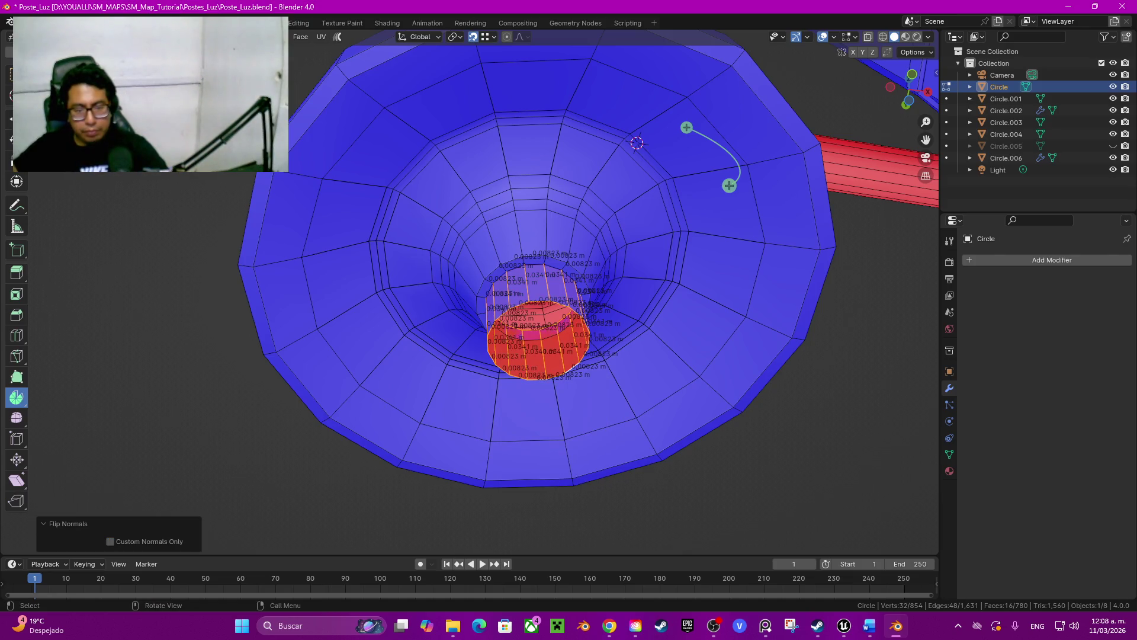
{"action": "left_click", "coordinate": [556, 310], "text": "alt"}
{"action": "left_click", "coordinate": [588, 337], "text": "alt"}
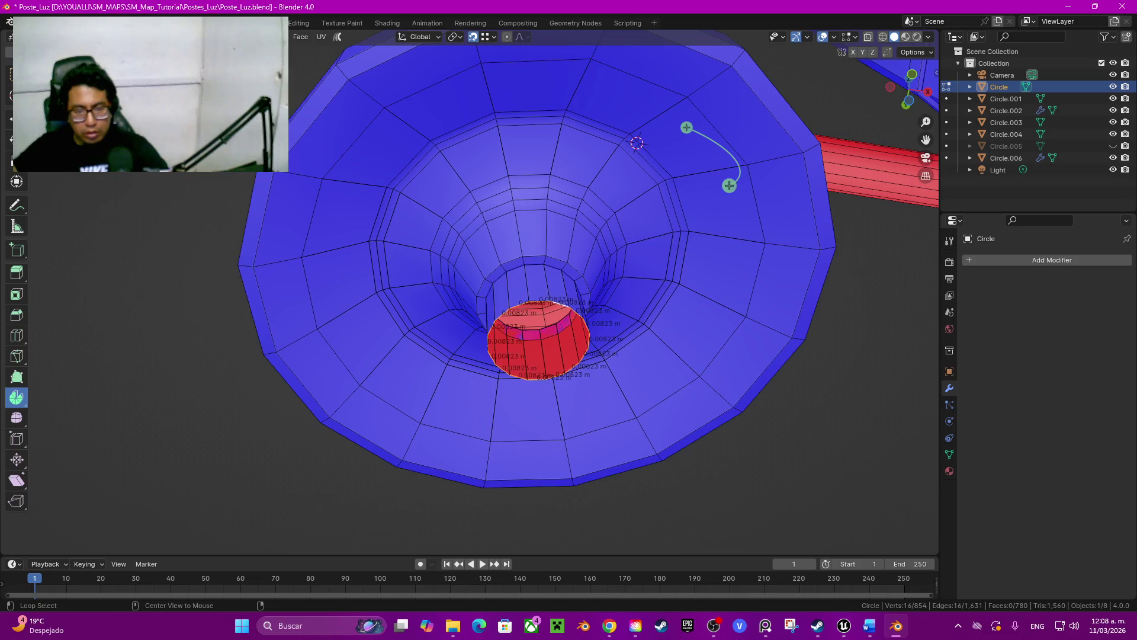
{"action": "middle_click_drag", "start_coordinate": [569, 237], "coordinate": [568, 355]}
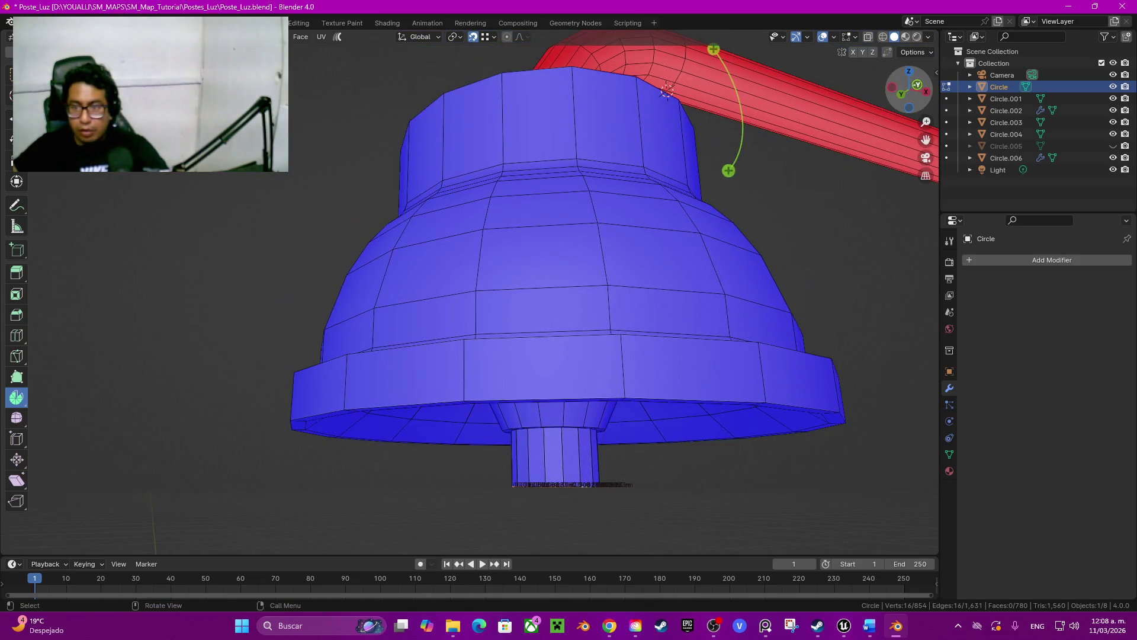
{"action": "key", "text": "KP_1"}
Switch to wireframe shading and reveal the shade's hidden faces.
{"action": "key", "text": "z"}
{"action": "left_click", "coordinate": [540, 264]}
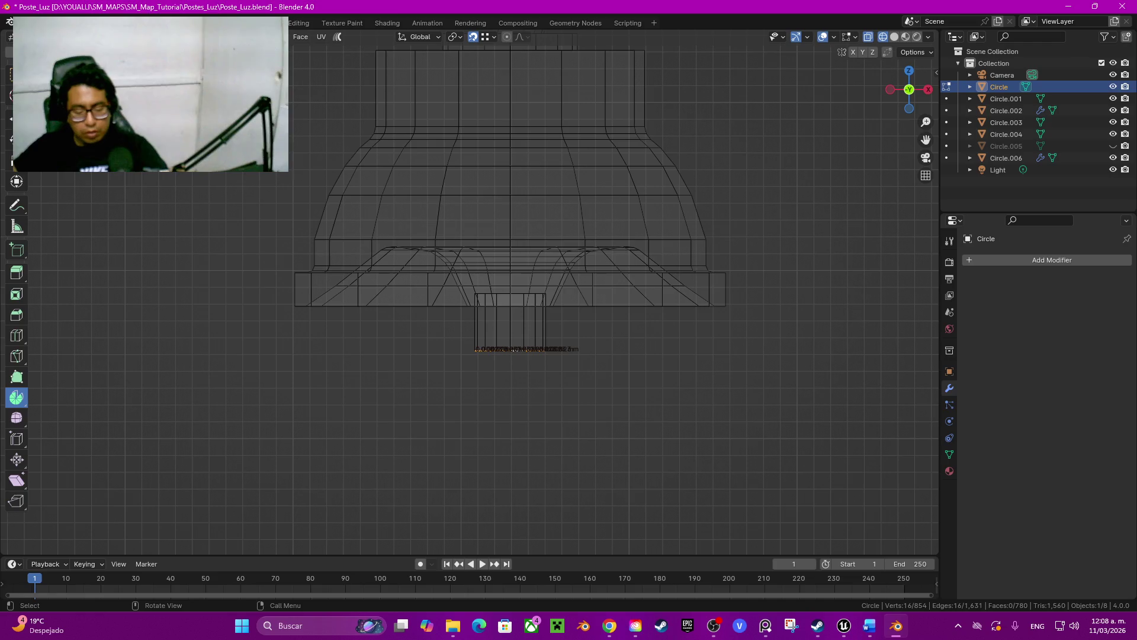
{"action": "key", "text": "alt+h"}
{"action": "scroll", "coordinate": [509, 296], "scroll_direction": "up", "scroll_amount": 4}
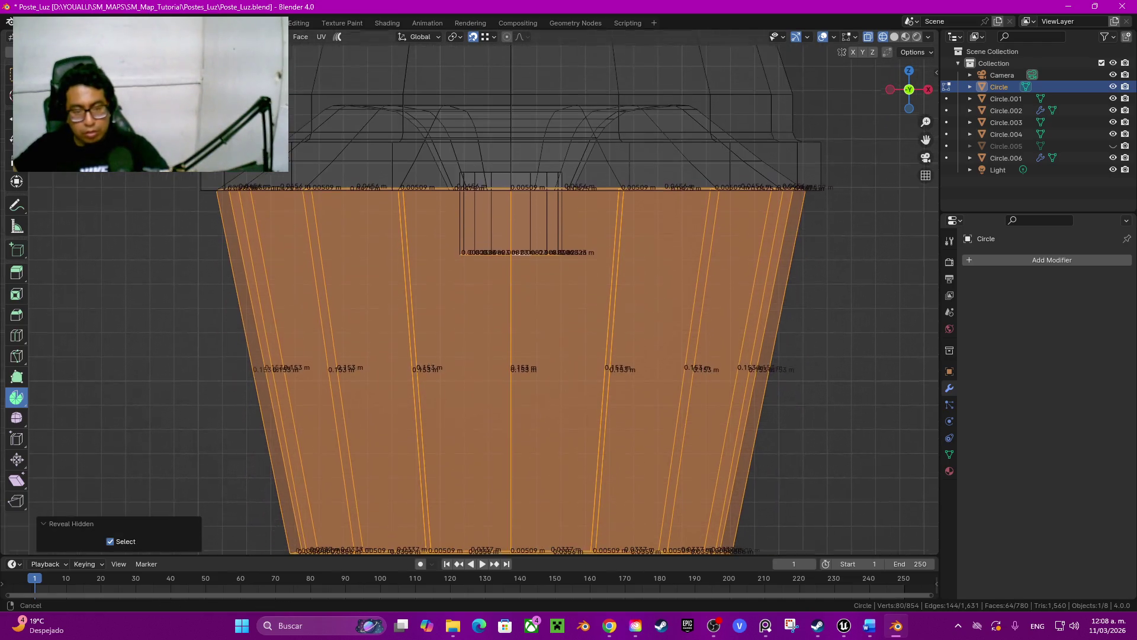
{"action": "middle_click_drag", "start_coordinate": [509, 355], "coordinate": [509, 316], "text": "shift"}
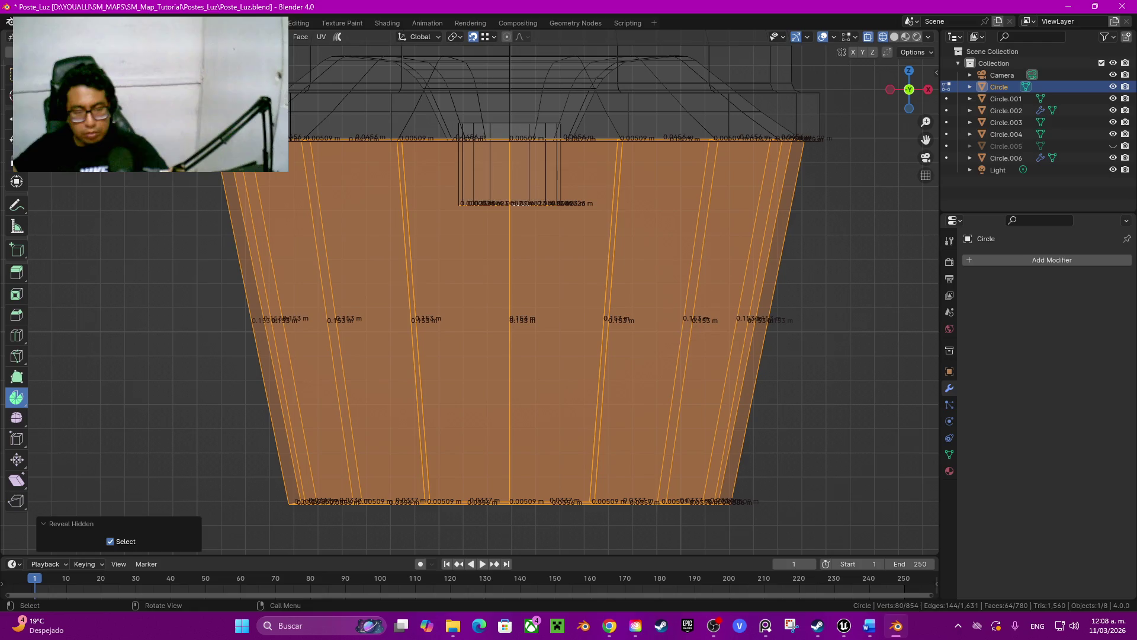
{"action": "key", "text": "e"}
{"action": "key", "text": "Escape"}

------

Pictures aside, retype all of the entries word for word.

- _Reply_:
{"action": "left_click", "coordinate": [556, 310], "text": "alt"}
{"action": "left_click", "coordinate": [588, 337], "text": "alt"}
{"action": "middle_click_drag", "start_coordinate": [569, 237], "coordinate": [568, 355]}
{"action": "key", "text": "KP_1"}
Switch to wireframe shading and reveal the shade's hidden faces.
{"action": "key", "text": "z"}
{"action": "left_click", "coordinate": [540, 264]}
{"action": "key", "text": "alt+h"}
{"action": "scroll", "coordinate": [509, 296], "scroll_direction": "up", "scroll_amount": 4}
{"action": "middle_click_drag", "start_coordinate": [509, 355], "coordinate": [509, 316], "text": "shift"}
{"action": "key", "text": "e"}
{"action": "key", "text": "Escape"}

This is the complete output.